Размышляя о политике - Александр Пятигорский 8 стр.


Тогда, казалось бы, что может быть проще, чем демистифицировать понятие, идею, миф абсолютной политической власти, показав их полное несоответствие нынешней (не обязательно, можно и прошлой) политической действительности. Или по Гегелю - показав их недействительность и, тем самым, неразумность. Проблема, однако, в том, что сама эта полумифическая политическая действительность мыслится и описывается только в терминах абсолютной (хотя бы в возможности ее превращения в таковую) политической власти. Или иначе: не существует политической действительности иной, нежели та, которая рефлексируется в политической рефлексии только в уже употребляемых словах и терминах абсолютной политической власти. Именно это мы попытались объяснить в первой главе нашей работы, посвященной онтологиям политической философии. Сейчас, однако, оказывается, что один важнейший элемент понятия абсолютной власти еще не разъяснен, а именно - ее субъект.

В наших четырех анекдотических примерах субъект власти - советы, пролетариат, народ - всегда присутствует, но его абсолютность иная, чем абсолютность власти. Он абсолютен не онтологически, как один и тот же субъект, а феноменологически, как фокус политической рефлексии и одновременно как цель мистификации, этой рефлексией производимой. Поэтому в таких вопросах и утверждениях, как "чья власть?", "эта власть - слабая", "у нас сейчас безвластие" и т.д., имплицируется только возможность демистификации субъекта абсолютной политической власти. Ибо эти вопросы и утверждения обращены прежде всего к еще не демистифицированной политической действительности. При этом политическая рефлексия остается той же, то есть снова и снова себя мистифицирующей. Мы предполагаем, что политическая рефлексия может сама себя демистифицировать, только начав с демистификации субъекта абсолютной политической власти. Так попробуем сначала разобраться с этим таинственным термином - субъект власти.

Прежде всего, политическая рефлексия приписывает субъекту абсолютной политической власти абсолютную волю. И это вне зависимости от типа и формы власти и от конкретного характера субъекта. Последний может быть индивидуальным, коллективным либо неопределенным в отношении своей индивидуальности и коллективности. Различия в политических режимах могут, но не более чем временно, определять направление и степень интенсивности этой воли, но никак не ее фактическое политическое функционирование.

- _Задание 1_
Перепишите без изменений строки листинга со строки, где есть "# 학습률이 너무 작은 예", и до конца листинга, включая обе границы.

- _Исходный материал_
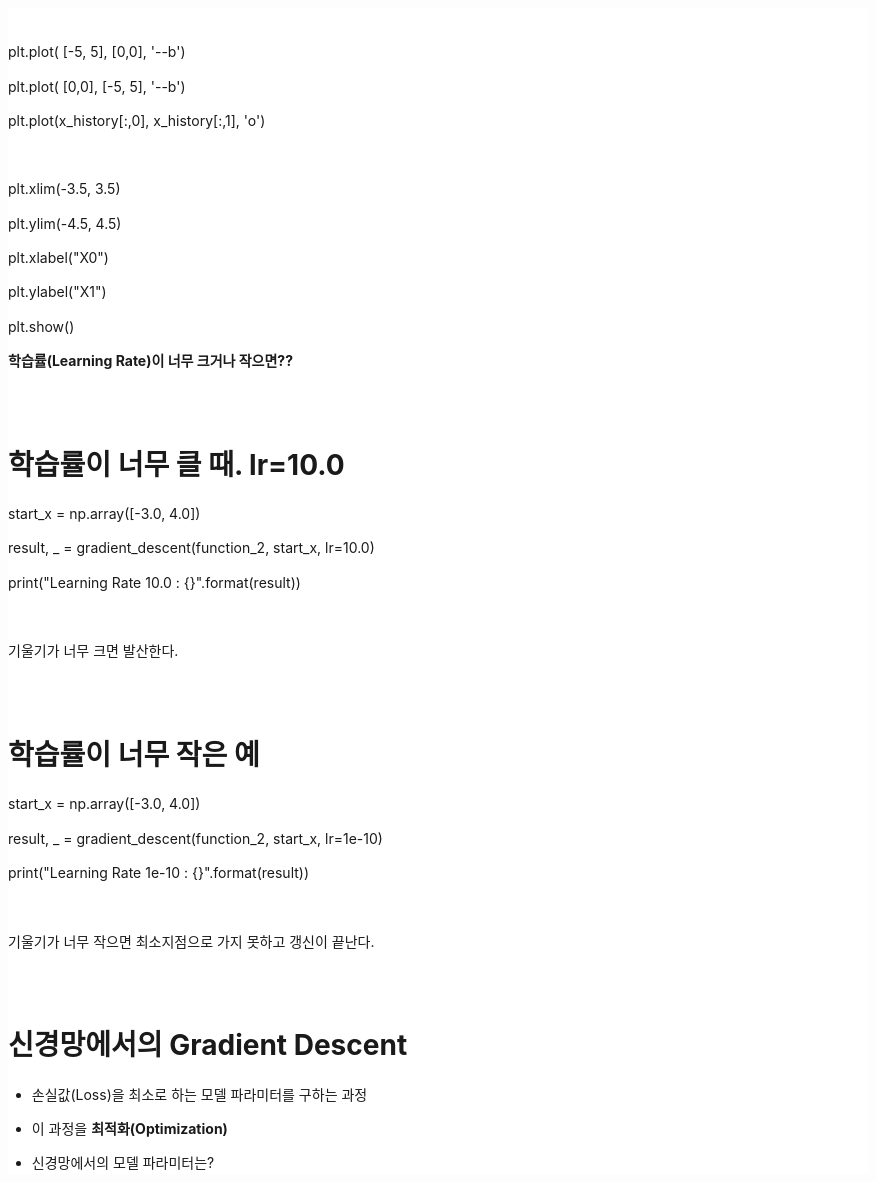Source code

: ​

plt.plot( [-5, 5], [0,0], '--b')

plt.plot( [0,0], [-5, 5], '--b')

plt.plot(x_history[:,0], x_history[:,1], 'o')

​

plt.xlim(-3.5, 3.5)

plt.ylim(-4.5, 4.5)

plt.xlabel("X0")

plt.ylabel("X1")

plt.show()

**학습률(Learning Rate)이 너무 크거나 작으면??**

​

# 학습률이 너무 클 때. lr=10.0

start_x = np.array([-3.0, 4.0])

result, _ = gradient_descent(function_2, start_x, lr=10.0)

print("Learning Rate 10.0 : {}".format(result))

​

기울기가 너무 크면 발산한다.

​

# 학습률이 너무 작은 예

start_x = np.array([-3.0, 4.0])

result, _ = gradient_descent(function_2, start_x, lr=1e-10)

print("Learning Rate 1e-10 : {}".format(result))

​

기울기가 너무 작으면 최소지점으로 가지 못하고 갱신이 끝난다.

​

# 신경망에서의 Gradient Descent

* 손실값(Loss)을 최소로 하는 모델 파라미터를 구하는 과정

* 이 과정을 **최적화(Optimization)**

* 신경망에서의 모델 파라미터는?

- _Задание 2_
Для каждого из утверждений (a), (b) и (c) ответьте «да» или «нет», согласуется ли оно с исходным текстом, и приведите точную цитату из текста, на которой основан ответ. (a) Политическая рефлексия приписывает субъекту абсолютной политической власти абсолютную волю. (b) Субъект власти абсолютен онтологически, как один и тот же субъект. (c) Различия в политических режимах определяют фактическое политическое функционирование воли субъекта власти.

- _Ответ 1_
# 학습률이 너무 작은 예

start_x = np.array([-3.0, 4.0])

result, _ = gradient_descent(function_2, start_x, lr=1e-10)

print("Learning Rate 1e-10 : {}".format(result))

​

기울기가 너무 작으면 최소지점으로 가지 못하고 갱신이 끝난다.

​

# 신경망에서의 Gradient Descent

* 손실값(Loss)을 최소로 하는 모델 파라미터를 구하는 과정

* 이 과정을 **최적화(Optimization)**

* 신경망에서의 모델 파라미터는?

- _Ответ 2_
(a) Да: «политическая рефлексия приписывает субъекту абсолютной политической власти абсолютную волю».
(b) Нет: «Он абсолютен не онтологически, как один и тот же субъект, а феноменологически».
(c) Нет: «Различия в политических режимах могут, но не более чем временно, определять направление и степень интенсивности этой воли, но никак не ее фактическое политическое функционирование».